With unmitigated surprise, I suddenly realized I’d been practicing a song on the piano that quintessentially expressed how I gained entry into show business, though there was no available proof that I could.
How about that, huh? Snatching a moment from his busy life for an expression of genuine wonder and amazement?
………………….……………
Okay, that’s enough.
People have frequently considered – often in front of my face – how I, a hopeless lump of helpless humanity, had, against all reasonable predictions, landed in a world of driven and determined competitors. Once, years after I had established myself as a recognized comedy-writer, a Canadian television executive proclaimed – walking across a crowded room to proclaim it,
“I can’t tell you how surprised we all are by your success.”
After placing a silent curse on his head, my second reaction was an acknowledging,
“You and me, both.”
Exiting law school after only six weeks, I appeared to all – including myself – to be perilously adrift, with no discernible idea of where I was headed.
(Though no expert in equine terminology, “headed” sounds to me like a “riding” allusion. You point your mount’s head in a certain direction, and that is exactly the direction it “heads.” Interesting. Though possibly untrue.)
Habitually, myhead pointed decisively – or, more accurately, indecisively – downward.
Someone recently asked me where I originally contracted the show business “bug.” My immediate reaction was camp, where I wrote and performed, to satisfying success.
But that’s camp, making me a “Rising Star” in Northern Ontario, though it’s no certain predictor of future endeavors. Ask former campers who were similarly bitten, now drilling people’s teeth and helping fill out their taxes. There are substantially more of them than there are me, many with, arguably, more formidable show biz abilities.
So yeah, there was camp. But that did not definitively get me from “there” to “here.”
What else could then explain where I wound up? (And don’t think I don’t ponder this unlikely trajectory. Of course, I ponder a lot of things. No answers. Just pondering.)
In my early adulthood, such as it was, I had my selected medley of encouraging “Brave Songs.” If you’re not particularly religious, and your family’s “Tough Love” admonition is, “Try something easier”, you need something to replace all the negative “Chuffa” – including my own – with unwavering belief. So I’d sing, to vinyl original cast recordings, uplifting anthems like,
“Stand well back I’m coming through
Nothing can stop me now…”
Songs that nurtured my teetering spirits. But, of course, it wasn’t enough. I was performing those songs in my bedroom. There were no agents, cruising the halls of our bungalow, no neighbors with their windows up going, “My sister-in-law’s nephew’s cousin knows this guy…”
I was loud. But I remained unheard.
Wanting to, but doing nothing about it? How would that possibly do the trick?

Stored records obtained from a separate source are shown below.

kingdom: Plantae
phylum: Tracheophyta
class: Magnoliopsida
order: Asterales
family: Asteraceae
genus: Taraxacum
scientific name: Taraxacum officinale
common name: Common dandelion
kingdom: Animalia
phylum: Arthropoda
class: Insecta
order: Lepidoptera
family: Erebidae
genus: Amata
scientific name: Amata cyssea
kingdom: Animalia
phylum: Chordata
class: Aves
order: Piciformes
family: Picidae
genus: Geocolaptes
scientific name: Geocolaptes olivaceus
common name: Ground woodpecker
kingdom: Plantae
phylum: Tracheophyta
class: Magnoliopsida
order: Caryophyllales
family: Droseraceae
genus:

I was a paralyzed dreamer, a traveler, with a colorful imagination but no ticket.
And that looked very much like how it would remain.
And yet… this happened. (Meaning, I did it.)
And I had no idea how.
Until, last weekend when, while casually walking beside the ocean, after many explanatorial “wrong turns”, the luminous message of a song I’ve been practicing burst into my consciousness, suddenly explaining it all.
And I mean everything.
How does a passive person lacking a plan wind up where he always secretly wanted to be? Perhaps I was stronger and more fiercely determined than I consciously recognized, I have sometimes conjectured. (The corroborating evidence here is spotty.)
Or maybe, one night, with ebbing hope and nothing to lose,
I must have apparently done this.
No embarrassing fervent imprecation. More a nudging, “Come on. What do you say?”
The clarifying ditty in question being the following:
(Written by Leigh Harline and Ned Washington.)
“When you wish upon a star
Makes no difference who you are
Anything your heart desires will come to you
If your heart is in your dream
No request is too extreme
When you wish upon a star as dreamers do
Fate is kind
She brings to those who love
The sweet fulfillment of
Your secret longing
Like a bolt out of the blue
Fate steps in and sees you through
When you wish upon a star
Your dream
Comes
True.”
And it worked.
And it worked.
I know it sounds crazy, but, word for illuminating word, that is the most plausible reason for what happened to date.
Not giving advice here. But if you should find yourself in a similar predicament,
Why not give it a try?
It worked for me.
It might work for you.
(Written in a particularly good mood.)